It’s a long tradition in These Parts that Spring Break for teachers and students comes the week after Easter. It’s the first real, scheduled break in a very long time, what with all the snow, ice, and unexpected closures of school. Despite the loss of time (school was closed for eight days, five of which were made up), I noticed that every group is either where they normally would be or slightly ahead of a normal pace for this point in April. But I can also feel a deep weariness, a sense of going through the motions (or in some cases, refusing to go through those motions anymore) as I interact with students and colleagues.
Someone Or Other had decided, at the last minute, that “the good kids” who “actually came to school like they’re supposed to” on Friday, the last makeup day, should get a “special treat” or a “special reward” for that. Meanwhile, Ms. X and Mr. Y had pleaded for an altered schedule that would give them “some extra time” with One Particular Class. Naturally, and inevitably, the Special Celebration happened during that Extra Time, and it seems Ms. X and Mr. Y were astonished and dismayed by the loss of those thirty minutes. Meanwhile, I’m not sure how many “good kids” actually enjoyed the last-minute “special treat,” which involved some music, some basketballs, some soccer balls, and the school gym. “Can we play soccer outside?” one group asked, only to be told no, because there were no provisions for anybody to supervise them. And what about students with religious obligations on Good Friday, I wonder, or those whose families had planned trips well in advance, when Friday was still scheduled to be a holiday? Do they qualify as less “good,” less deserving of a “special treat,” than those who were able to come?
The whole idea of “motivating” anybody with “special treats” of any kind is less and less appealing to me … and it never was very appealing, though I bought into it, reluctantly, when I was a young teacher and a Particular Power mandated a particular system. Even then, it was clear that short-term gains would come at the cost of long-term problems. And the more desperately Ms. X, Mr. Y, and Powers At All Levels try to use the extrinsic motivation tools, the fewer and shorter the gains appear to be. Could it be that working for rewards, especially those that don’t seem meaningful, actually makes you more “bad and lazy” than you would be otherwise?
It turns out that One Ms. X is leaving for Another School. “It was too good of an opportunity,” she said, “because I can teach My Favorite Subject and I don’t have to teach Those Other Things.” The numbers are growing, but I don’t want to sound like the Local Powers are to blame for that. Structural issues with factory-model education are partly to blame, and so are particular factors in These Parts.
“We have to motivate Those Kids,” somebody said to me recently, “until they develop some intrinsic motivation.” And that sounds really logical on the surface … but when you take a moment and consider the amount of intrinsic motivation to learn displayed by any healthy two- or three-year-old, then compare any well-schooled teenager, it’s clear that something dire happened along the way. “It’s just because they’re teenagers,” Ms. X and Mr. Y would like to believe. But I don’t think so. I see plenty of evidence, both in my own children and in the “bad, lazy students” when they’re pursuing areas of real interest to them, that the intrinsic motivation to learn is still there, just buried and inaccessible to Ms. X and Mr. Y. Sometimes the Latin Family gets access to some of it, some of the time, but it’s a real struggle because the factory-school trappings, from “student desks” to intercom announcements to The Bell that rules everyone’s time, are so closely associated with extrinsic motivators and external forms of control.
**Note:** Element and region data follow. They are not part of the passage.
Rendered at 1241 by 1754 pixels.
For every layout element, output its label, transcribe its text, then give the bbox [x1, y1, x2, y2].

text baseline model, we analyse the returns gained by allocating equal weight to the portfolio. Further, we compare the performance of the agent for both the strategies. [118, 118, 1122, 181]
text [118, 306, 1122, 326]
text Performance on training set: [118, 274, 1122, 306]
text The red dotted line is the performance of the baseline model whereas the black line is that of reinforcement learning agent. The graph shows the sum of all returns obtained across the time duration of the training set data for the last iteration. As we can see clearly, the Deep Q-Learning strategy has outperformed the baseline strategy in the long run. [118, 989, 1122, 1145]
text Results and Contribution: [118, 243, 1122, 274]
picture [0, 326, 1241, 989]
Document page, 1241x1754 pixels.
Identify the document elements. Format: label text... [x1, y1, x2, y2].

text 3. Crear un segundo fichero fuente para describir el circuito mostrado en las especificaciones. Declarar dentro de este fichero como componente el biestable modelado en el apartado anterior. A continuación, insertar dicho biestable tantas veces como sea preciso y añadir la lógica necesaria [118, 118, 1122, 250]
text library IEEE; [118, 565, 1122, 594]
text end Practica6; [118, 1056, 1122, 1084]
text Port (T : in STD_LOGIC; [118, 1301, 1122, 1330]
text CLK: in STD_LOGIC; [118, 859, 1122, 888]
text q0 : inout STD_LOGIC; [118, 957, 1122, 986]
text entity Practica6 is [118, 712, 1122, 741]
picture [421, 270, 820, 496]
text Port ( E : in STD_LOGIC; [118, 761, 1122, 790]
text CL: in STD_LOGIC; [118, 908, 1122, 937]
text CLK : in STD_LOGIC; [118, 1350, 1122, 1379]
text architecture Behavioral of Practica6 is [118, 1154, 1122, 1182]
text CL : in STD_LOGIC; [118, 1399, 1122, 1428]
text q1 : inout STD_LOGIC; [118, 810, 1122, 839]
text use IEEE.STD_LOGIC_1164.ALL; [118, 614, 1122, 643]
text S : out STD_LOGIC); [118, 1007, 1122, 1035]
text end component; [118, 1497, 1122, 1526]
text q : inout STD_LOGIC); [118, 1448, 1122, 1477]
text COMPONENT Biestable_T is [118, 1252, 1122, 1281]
The Family has plans for a peaceful day today, but there are a few household tasks that really need to be accomplished, the kinds of things that build up when everybody is busy with “school stuff” and “work stuff.” As we work on those, I’ll be thinking about these issues of motivation and about how to strengthen and improve joyful learning communities that grow up inside factory-paradigm settings. I wonder what other new insights and discoveries await in the peaceful days to come, and I wonder how they’ll translate into action and change when we all “hit the ground running” a week from today.